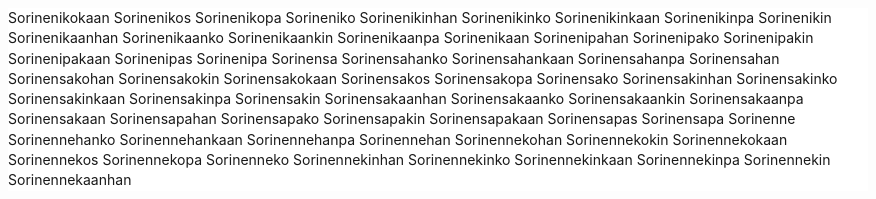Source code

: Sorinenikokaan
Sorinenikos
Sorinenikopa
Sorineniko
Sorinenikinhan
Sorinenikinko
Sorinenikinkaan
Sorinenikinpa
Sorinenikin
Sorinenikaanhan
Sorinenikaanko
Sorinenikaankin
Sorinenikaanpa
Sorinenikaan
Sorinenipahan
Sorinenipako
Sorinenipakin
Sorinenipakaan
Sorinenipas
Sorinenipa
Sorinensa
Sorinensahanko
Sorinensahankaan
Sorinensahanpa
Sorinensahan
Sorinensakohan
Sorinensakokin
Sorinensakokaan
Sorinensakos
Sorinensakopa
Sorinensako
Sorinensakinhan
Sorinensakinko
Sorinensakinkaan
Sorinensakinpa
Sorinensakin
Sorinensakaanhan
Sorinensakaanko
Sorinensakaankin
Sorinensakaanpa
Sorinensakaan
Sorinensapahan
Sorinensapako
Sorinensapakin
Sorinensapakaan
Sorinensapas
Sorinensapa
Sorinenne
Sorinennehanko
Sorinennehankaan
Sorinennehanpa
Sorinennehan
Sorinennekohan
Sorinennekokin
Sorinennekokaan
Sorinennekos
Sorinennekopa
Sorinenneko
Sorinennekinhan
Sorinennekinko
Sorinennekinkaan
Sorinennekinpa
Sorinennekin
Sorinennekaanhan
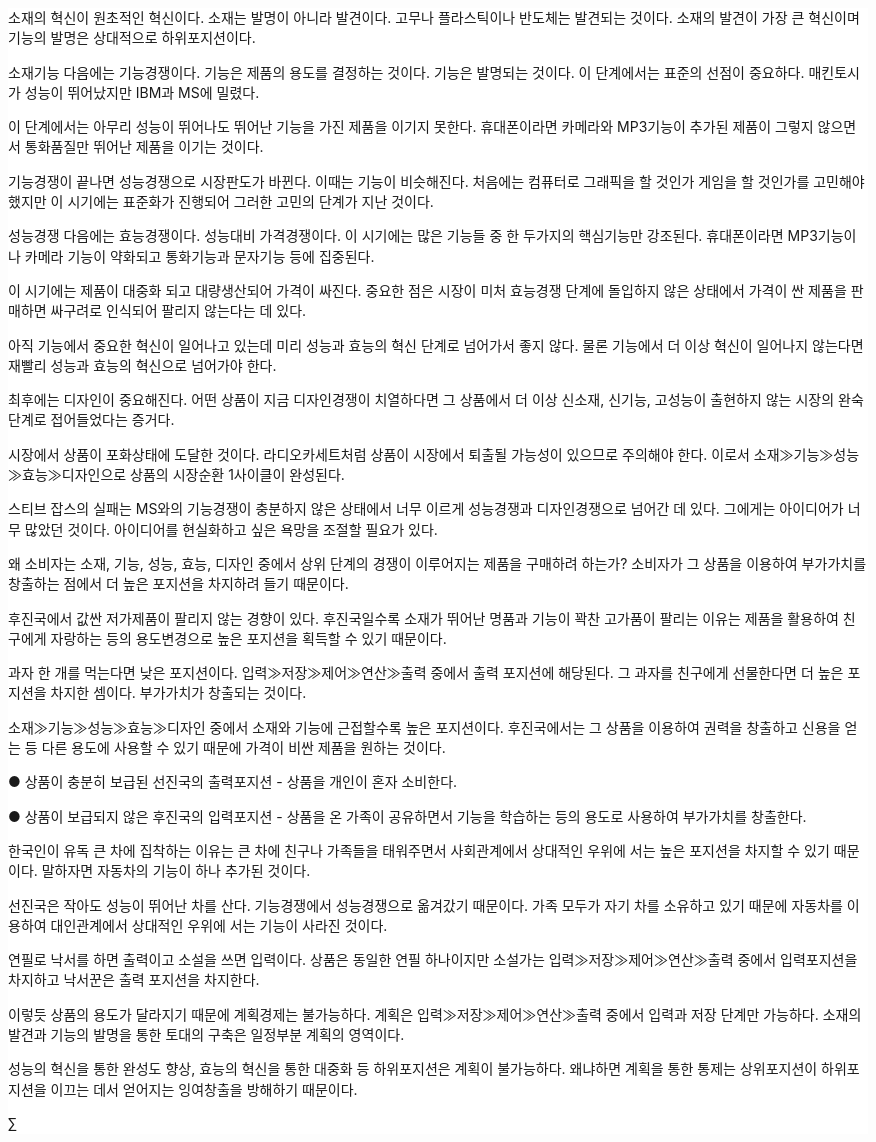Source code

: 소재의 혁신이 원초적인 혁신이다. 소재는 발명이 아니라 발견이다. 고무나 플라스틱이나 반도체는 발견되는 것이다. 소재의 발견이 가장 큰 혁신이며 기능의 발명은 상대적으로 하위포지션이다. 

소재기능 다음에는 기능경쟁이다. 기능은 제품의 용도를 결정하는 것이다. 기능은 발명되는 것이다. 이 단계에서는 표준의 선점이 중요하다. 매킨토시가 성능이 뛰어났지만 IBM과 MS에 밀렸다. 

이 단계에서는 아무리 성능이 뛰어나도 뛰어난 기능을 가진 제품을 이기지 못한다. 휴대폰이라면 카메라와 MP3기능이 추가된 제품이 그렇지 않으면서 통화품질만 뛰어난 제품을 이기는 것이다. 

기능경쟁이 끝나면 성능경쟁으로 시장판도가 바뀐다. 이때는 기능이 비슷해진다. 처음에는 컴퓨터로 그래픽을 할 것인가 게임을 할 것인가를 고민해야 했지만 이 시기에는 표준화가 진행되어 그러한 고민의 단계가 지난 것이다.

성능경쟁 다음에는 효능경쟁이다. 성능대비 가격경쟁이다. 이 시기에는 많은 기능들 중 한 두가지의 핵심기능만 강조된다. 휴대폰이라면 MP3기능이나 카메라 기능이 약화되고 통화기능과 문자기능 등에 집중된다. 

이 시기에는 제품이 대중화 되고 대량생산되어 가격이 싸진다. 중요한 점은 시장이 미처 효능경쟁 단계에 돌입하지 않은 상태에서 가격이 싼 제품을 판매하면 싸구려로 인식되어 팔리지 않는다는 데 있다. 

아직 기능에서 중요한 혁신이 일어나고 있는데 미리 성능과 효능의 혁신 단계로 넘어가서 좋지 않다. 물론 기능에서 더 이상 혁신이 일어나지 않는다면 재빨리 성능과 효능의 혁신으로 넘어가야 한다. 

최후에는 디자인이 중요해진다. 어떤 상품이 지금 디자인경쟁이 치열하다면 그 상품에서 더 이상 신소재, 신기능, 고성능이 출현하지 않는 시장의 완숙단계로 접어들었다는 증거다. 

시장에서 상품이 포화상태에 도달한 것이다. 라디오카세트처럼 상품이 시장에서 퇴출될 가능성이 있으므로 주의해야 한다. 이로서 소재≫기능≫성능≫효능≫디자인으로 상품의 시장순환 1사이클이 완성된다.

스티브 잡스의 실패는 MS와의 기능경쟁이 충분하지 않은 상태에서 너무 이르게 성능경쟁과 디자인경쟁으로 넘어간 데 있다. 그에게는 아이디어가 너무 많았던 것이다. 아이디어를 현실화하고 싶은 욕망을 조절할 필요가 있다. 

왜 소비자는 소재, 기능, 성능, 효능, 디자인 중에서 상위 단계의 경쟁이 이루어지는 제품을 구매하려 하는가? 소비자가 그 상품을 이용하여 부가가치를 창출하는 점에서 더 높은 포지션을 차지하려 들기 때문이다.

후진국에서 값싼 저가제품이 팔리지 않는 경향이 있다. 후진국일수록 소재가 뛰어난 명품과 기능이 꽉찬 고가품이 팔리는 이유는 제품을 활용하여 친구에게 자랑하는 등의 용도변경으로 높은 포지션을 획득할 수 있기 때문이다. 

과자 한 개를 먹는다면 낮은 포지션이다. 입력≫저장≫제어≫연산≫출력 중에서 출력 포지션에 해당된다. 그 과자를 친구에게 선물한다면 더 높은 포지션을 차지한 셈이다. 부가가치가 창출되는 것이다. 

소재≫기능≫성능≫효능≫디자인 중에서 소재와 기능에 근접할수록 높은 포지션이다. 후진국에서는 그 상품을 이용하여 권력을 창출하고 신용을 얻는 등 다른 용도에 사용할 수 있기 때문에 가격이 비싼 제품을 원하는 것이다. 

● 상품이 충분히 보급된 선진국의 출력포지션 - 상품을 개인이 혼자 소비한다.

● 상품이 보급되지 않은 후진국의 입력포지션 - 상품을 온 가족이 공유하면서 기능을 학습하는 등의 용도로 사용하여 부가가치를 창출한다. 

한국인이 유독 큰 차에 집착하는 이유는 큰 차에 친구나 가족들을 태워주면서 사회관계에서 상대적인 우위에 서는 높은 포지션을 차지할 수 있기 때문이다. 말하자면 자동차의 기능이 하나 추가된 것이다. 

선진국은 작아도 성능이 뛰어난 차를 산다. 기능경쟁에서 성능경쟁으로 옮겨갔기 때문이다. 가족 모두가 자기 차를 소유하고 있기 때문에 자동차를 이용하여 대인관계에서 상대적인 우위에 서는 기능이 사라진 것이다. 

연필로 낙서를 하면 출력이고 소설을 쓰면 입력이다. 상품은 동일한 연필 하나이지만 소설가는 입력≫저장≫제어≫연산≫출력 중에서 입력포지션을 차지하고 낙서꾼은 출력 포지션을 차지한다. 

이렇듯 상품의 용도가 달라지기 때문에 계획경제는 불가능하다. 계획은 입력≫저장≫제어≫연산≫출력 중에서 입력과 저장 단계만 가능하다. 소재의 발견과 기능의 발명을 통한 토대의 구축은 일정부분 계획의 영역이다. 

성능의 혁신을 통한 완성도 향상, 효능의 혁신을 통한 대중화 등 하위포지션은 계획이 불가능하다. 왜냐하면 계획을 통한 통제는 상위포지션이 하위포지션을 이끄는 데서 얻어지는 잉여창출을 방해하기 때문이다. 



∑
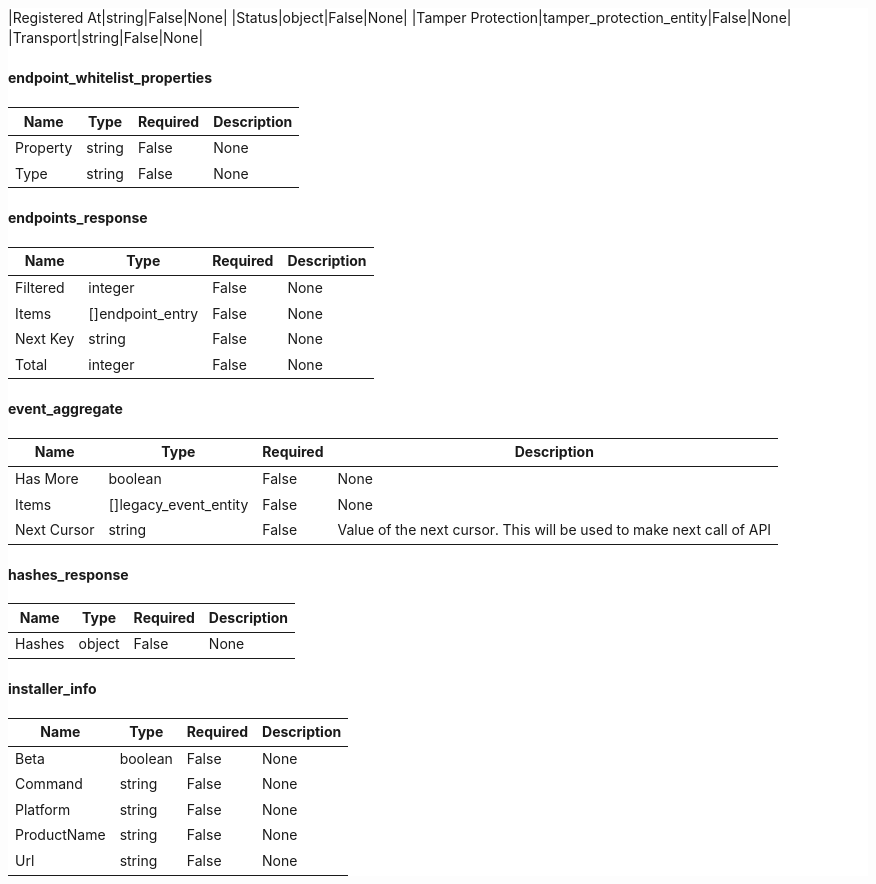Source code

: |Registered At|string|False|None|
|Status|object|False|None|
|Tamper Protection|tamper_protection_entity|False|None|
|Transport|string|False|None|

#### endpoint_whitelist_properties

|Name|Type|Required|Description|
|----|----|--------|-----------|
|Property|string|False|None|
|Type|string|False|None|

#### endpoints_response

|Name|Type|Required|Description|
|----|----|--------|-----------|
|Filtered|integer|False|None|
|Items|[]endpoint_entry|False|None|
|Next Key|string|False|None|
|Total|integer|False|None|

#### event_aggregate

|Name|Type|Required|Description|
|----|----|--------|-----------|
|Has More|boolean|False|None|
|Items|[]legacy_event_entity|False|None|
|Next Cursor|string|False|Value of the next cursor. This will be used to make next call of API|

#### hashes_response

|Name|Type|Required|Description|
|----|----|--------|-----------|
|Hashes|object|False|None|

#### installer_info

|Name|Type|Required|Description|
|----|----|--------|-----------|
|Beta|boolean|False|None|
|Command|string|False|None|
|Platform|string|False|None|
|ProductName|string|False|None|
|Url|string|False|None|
:::
## DESCRIPTION OF THE TASK
Convert everything from the start of the records down to the line containing "성능경쟁 다음에는 효능경쟁이다.", both ends included, into a Markdown table with the columns Row and Text. Give each non-blank line its own numbered row, and leave the pictures out.

## TASK SOLUTION
| Row | Text |
|---|---|
| 1 | Source code |
| 2 | : Sorinenikokaan |
| 3 | Sorinenikos |
| 4 | Sorinenikopa |
| 5 | Sorineniko |
| 6 | Sorinenikinhan |
| 7 | Sorinenikinko |
| 8 | Sorinenikinkaan |
| 9 | Sorinenikinpa |
| 10 | Sorinenikin |
| 11 | Sorinenikaanhan |
| 12 | Sorinenikaanko |
| 13 | Sorinenikaankin |
| 14 | Sorinenikaanpa |
| 15 | Sorinenikaan |
| 16 | Sorinenipahan |
| 17 | Sorinenipako |
| 18 | Sorinenipakin |
| 19 | Sorinenipakaan |
| 20 | Sorinenipas |
| 21 | Sorinenipa |
| 22 | Sorinensa |
| 23 | Sorinensahanko |
| 24 | Sorinensahankaan |
| 25 | Sorinensahanpa |
| 26 | Sorinensahan |
| 27 | Sorinensakohan |
| 28 | Sorinensakokin |
| 29 | Sorinensakokaan |
| 30 | Sorinensakos |
| 31 | Sorinensakopa |
| 32 | Sorinensako |
| 33 | Sorinensakinhan |
| 34 | Sorinensakinko |
| 35 | Sorinensakinkaan |
| 36 | Sorinensakinpa |
| 37 | Sorinensakin |
| 38 | Sorinensakaanhan |
| 39 | Sorinensakaanko |
| 40 | Sorinensakaankin |
| 41 | Sorinensakaanpa |
| 42 | Sorinensakaan |
| 43 | Sorinensapahan |
| 44 | Sorinensapako |
| 45 | Sorinensapakin |
| 46 | Sorinensapakaan |
| 47 | Sorinensapas |
| 48 | Sorinensapa |
| 49 | Sorinenne |
| 50 | Sorinennehanko |
| 51 | Sorinennehankaan |
| 52 | Sorinennehanpa |
| 53 | Sorinennehan |
| 54 | Sorinennekohan |
| 55 | Sorinennekokin |
| 56 | Sorinennekokaan |
| 57 | Sorinennekos |
| 58 | Sorinennekopa |
| 59 | Sorinenneko |
| 60 | Sorinennekinhan |
| 61 | Sorinennekinko |
| 62 | Sorinennekinkaan |
| 63 | Sorinennekinpa |
| 64 | Sorinennekin |
| 65 | Sorinennekaanhan |
| 66 | Source code |
| 67 | : 소재의 혁신이 원초적인 혁신이다. 소재는 발명이 아니라 발견이다. 고무나 플라스틱이나 반도체는 발견되는 것이다. 소재의 발견이 가장 큰 혁신이며 기능의 발명은 상대적으로 하위포지션이다.  |
| 68 | 소재기능 다음에는 기능경쟁이다. 기능은 제품의 용도를 결정하는 것이다. 기능은 발명되는 것이다. 이 단계에서는 표준의 선점이 중요하다. 매킨토시가 성능이 뛰어났지만 IBM과 MS에 밀렸다.  |
| 69 | 이 단계에서는 아무리 성능이 뛰어나도 뛰어난 기능을 가진 제품을 이기지 못한다. 휴대폰이라면 카메라와 MP3기능이 추가된 제품이 그렇지 않으면서 통화품질만 뛰어난 제품을 이기는 것이다.  |
| 70 | 기능경쟁이 끝나면 성능경쟁으로 시장판도가 바뀐다. 이때는 기능이 비슷해진다. 처음에는 컴퓨터로 그래픽을 할 것인가 게임을 할 것인가를 고민해야 했지만 이 시기에는 표준화가 진행되어 그러한 고민의 단계가 지난 것이다. |
| 71 | 성능경쟁 다음에는 효능경쟁이다. 성능대비 가격경쟁이다. 이 시기에는 많은 기능들 중 한 두가지의 핵심기능만 강조된다. 휴대폰이라면 MP3기능이나 카메라 기능이 약화되고 통화기능과 문자기능 등에 집중된다.  |